The Hayden's Gym Senior Teal squad was named Grand Champion of the International All Levels Championships after winning a technically savvy competition in Atlanta on May 22.
The competitions were held at four locations throughout the country, with the top teams qualifying for the finals.
Instead of requiring the 15 teams from throughout the United States and Canada to travel to compete at one location, judges viewed each squad's routine over the Internet to determine a winner.
A production company was on hand at each site to film and produce the two-minute, 30-second clips.
Hayden's routine earned it the title of grand champion of Level 4.
"There's no way all these teams are going to travel and be in one place," said Anderson, the Senior Teal coach. "Obviously, with the economy and everything, people are cutting back. They figured (a) different way to have competition without the traveling."
The performance capped a season in which the Senior Teal team won numerous other titles. The squad took first at UCF Nationals in Columbia in March and was first at Cheersport Nationals in Atlanta in February. The team also was first at the American Royale Nationals, Cheersport Grand Championships, WSF Nationals and New Year's Jam.
The competition season at Hayden's started in December and ran through April. But the work for the team began long before that.
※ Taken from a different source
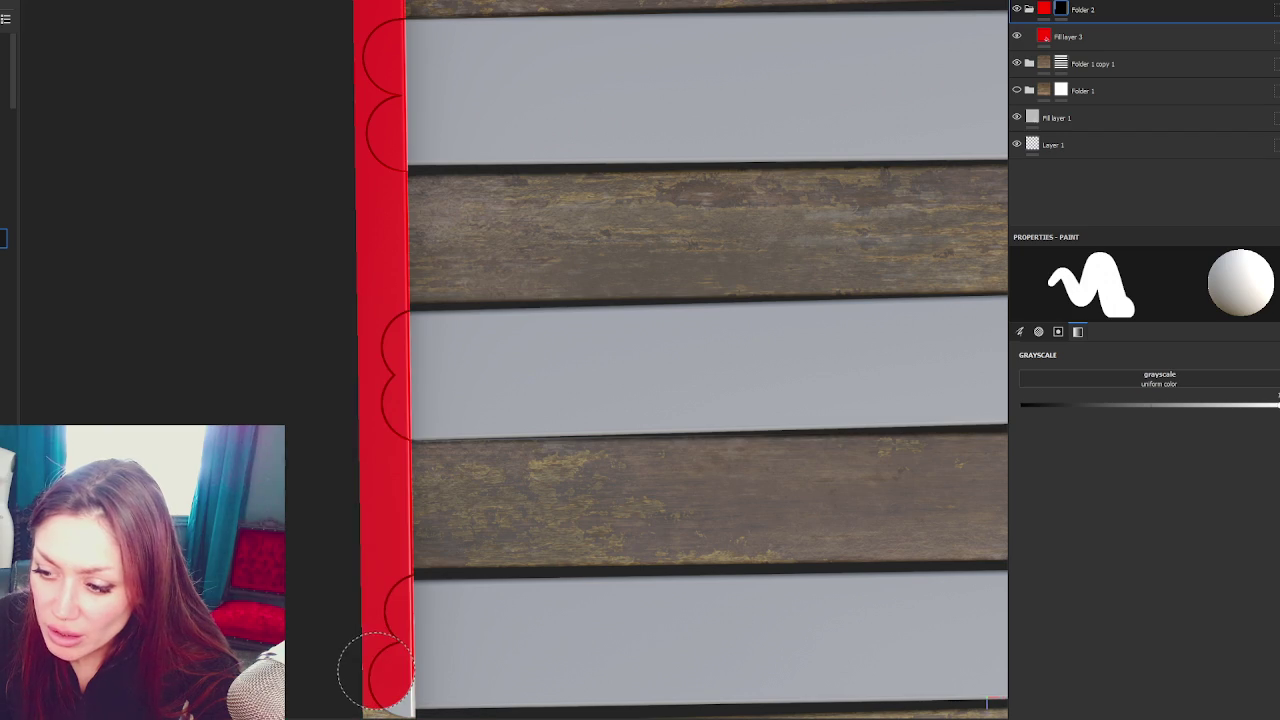
{"action": "left_click_drag", "start_coordinate": [600, 530], "coordinate": [608, 243]}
The next Senior Teal team was chosen after spring break and will practice and condition throughout the summer and into the fall.
"It's a year-round sport," Anderson said. "If you take any downtime, you have a tendency to lose skills. When you're working with teams and trying to get stunt groups together, you just got to keep going at it."
Anderson said almost all of those who participate on the All Star cheer quads also cheer at area high schools, the majority from Columbia County. But she noted that there was a big distinction between what the All Star quads do and what is done at the high school level.
"It's not high school cheerleading," she said. "We still have the stigma or stereotype that we're rah-rah with the pom poms. It's not even close."
Anderson characterized the routines as nonstop action, complete with choreography, loud music and a high energy level.
The teams travel often and, at the major events, have the opportunity for a lot of exposure. The Cheerleading Worlds, the top competition for Level 5, is televised on ESPN.
"It's very competitive," Anderson said. "I think that's why the girls enjoy it."